→ **BRIEF**: Transcribe these records exactly, dropping every picture.

***

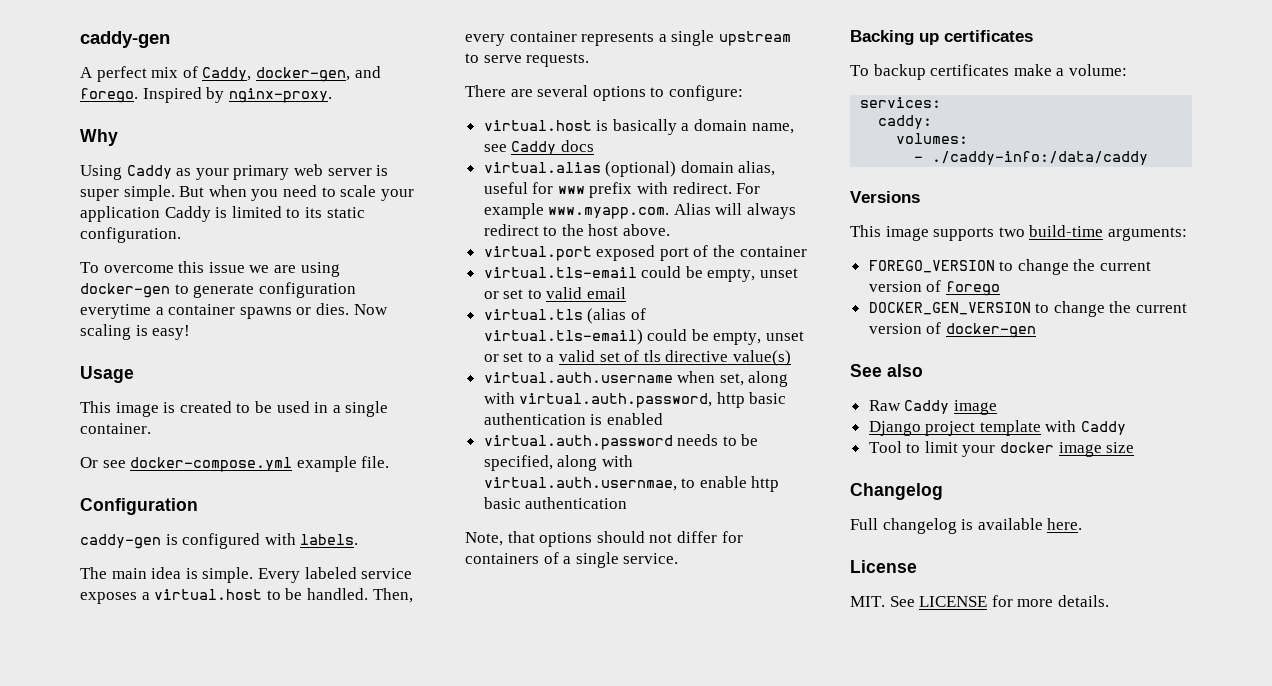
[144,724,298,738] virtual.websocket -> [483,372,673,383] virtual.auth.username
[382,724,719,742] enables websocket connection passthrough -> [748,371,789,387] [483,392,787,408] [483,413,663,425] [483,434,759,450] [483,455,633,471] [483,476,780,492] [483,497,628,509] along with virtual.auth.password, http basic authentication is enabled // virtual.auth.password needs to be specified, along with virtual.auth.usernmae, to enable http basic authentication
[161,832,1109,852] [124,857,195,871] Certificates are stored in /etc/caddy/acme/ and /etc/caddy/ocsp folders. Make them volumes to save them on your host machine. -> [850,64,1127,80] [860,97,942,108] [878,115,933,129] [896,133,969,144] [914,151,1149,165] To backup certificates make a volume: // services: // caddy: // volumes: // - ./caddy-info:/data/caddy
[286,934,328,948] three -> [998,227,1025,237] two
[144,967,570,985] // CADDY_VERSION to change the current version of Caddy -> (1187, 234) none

***

→ **ANSWER TO THIS TASK**:
[144,724,298,738] virtual.websocket -> [483,372,673,383] virtual.auth.username
[382,724,719,742] enables websocket connection passthrough -> [748,371,789,387] [483,392,787,408] [483,413,663,425] [483,434,759,450] [483,455,633,471] [483,476,780,492] [483,497,628,509] along with virtual.auth.password, http basic authentication is enabled // virtual.auth.password needs to be specified, along with virtual.auth.usernmae, to enable http basic authentication
[161,832,1109,852] [124,857,195,871] Certificates are stored in /etc/caddy/acme/ and /etc/caddy/ocsp folders. Make them volumes to save them on your host machine. -> [850,64,1127,80] [860,97,942,108] [878,115,933,129] [896,133,969,144] [914,151,1149,165] To backup certificates make a volume: // services: // caddy: // volumes: // - ./caddy-info:/data/caddy
[286,934,328,948] three -> [998,227,1025,237] two
[144,967,570,985] // CADDY_VERSION to change the current version of Caddy -> (1187, 234) none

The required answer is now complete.